*Provided material:*
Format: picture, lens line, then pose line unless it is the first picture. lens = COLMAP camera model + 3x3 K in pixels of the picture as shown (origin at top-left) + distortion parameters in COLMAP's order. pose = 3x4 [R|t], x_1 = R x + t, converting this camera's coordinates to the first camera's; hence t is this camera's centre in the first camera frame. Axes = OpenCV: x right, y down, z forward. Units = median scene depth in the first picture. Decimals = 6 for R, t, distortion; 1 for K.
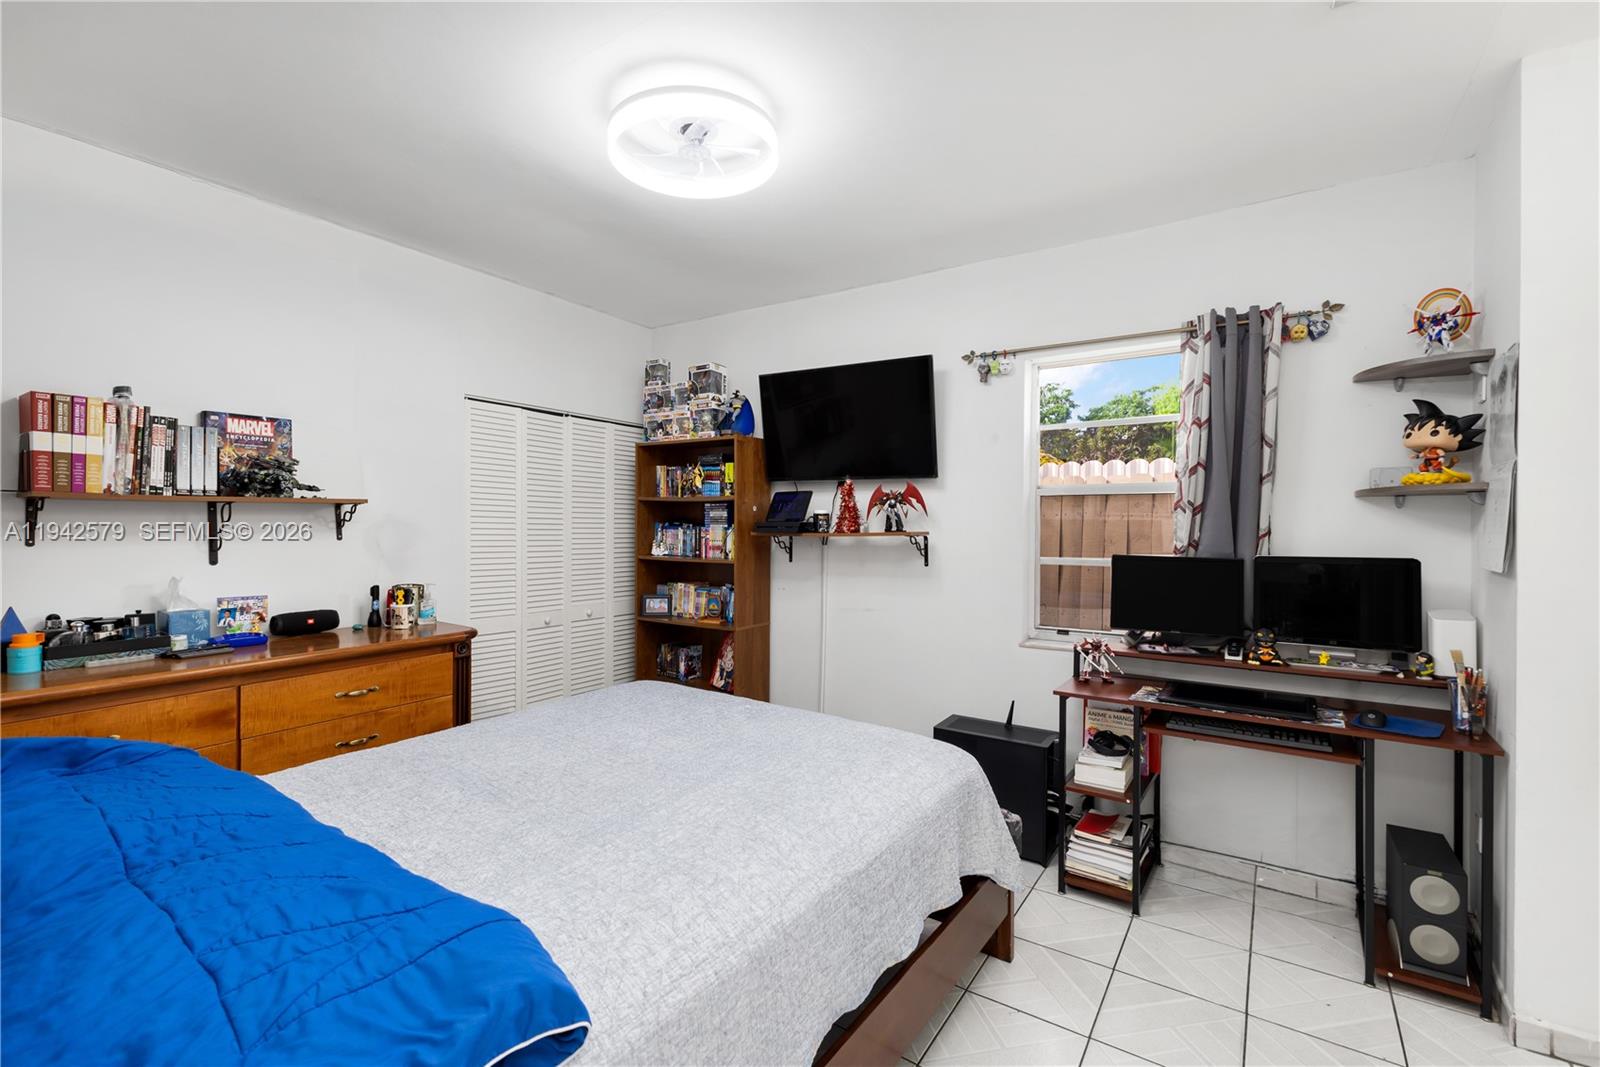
lens RADIAL K [[697.9, 0, 804.1], [0, 697.9, 528.1], [0, 0, 1]] dist [0.002861, -0.000463]
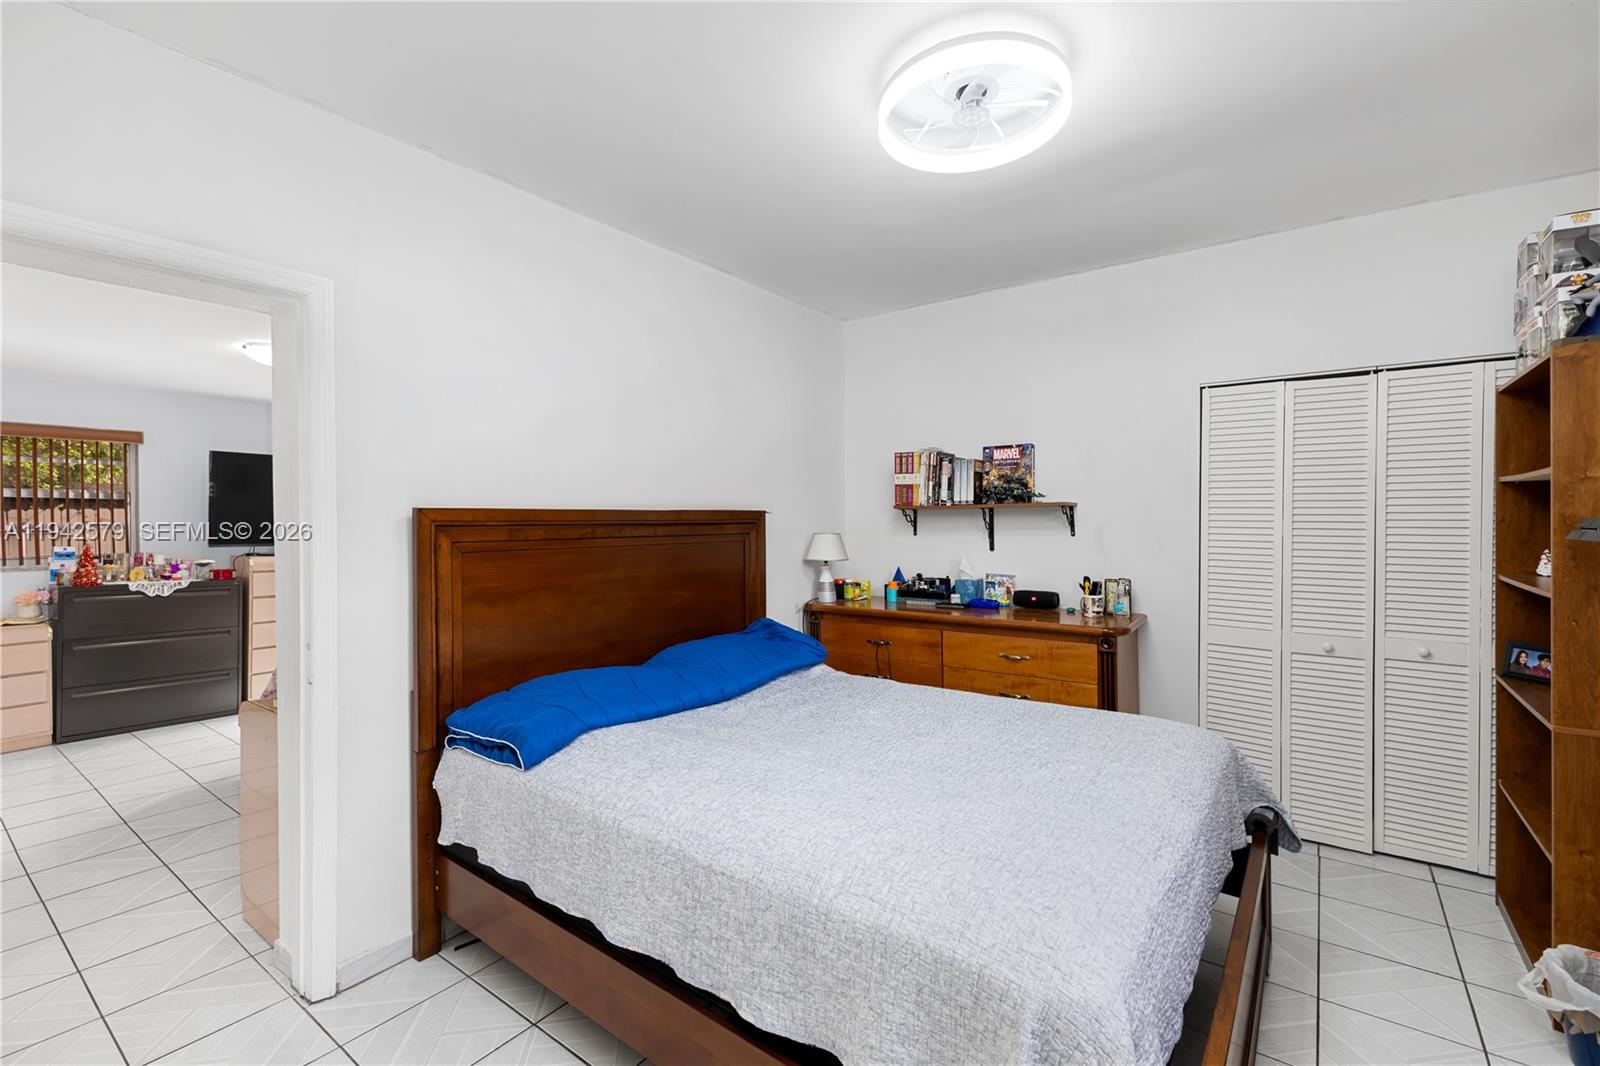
lens RADIAL K [[697.9, 0, 804.1], [0, 697.9, 527.6], [0, 0, 1]] dist [0.002861, -0.000463]
pose [[-0.083107, 0.009977, -0.996491, 0.643302], [-0.002040, 0.999946, 0.010182, -0.010335], [0.996539, 0.002879, -0.083082, 0.726511]]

*Activity:* Reproduce verbatim the lines above, beginning with the first of them and continuing through the line that contains "528.1], [0, 0, 1]] dist [0.002861, -0.000463]". Leave the pictures out of your reply.

*Problem solution:*
Format: picture, lens line, then pose line unless it is the first picture. lens = COLMAP camera model + 3x3 K in pixels of the picture as shown (origin at top-left) + distortion parameters in COLMAP's order. pose = 3x4 [R|t], x_1 = R x + t, converting this camera's coordinates to the first camera's; hence t is this camera's centre in the first camera frame. Axes = OpenCV: x right, y down, z forward. Units = median scene depth in the first picture. Decimals = 6 for R, t, distortion; 1 for K.
lens RADIAL K [[697.9, 0, 804.1], [0, 697.9, 528.1], [0, 0, 1]] dist [0.002861, -0.000463]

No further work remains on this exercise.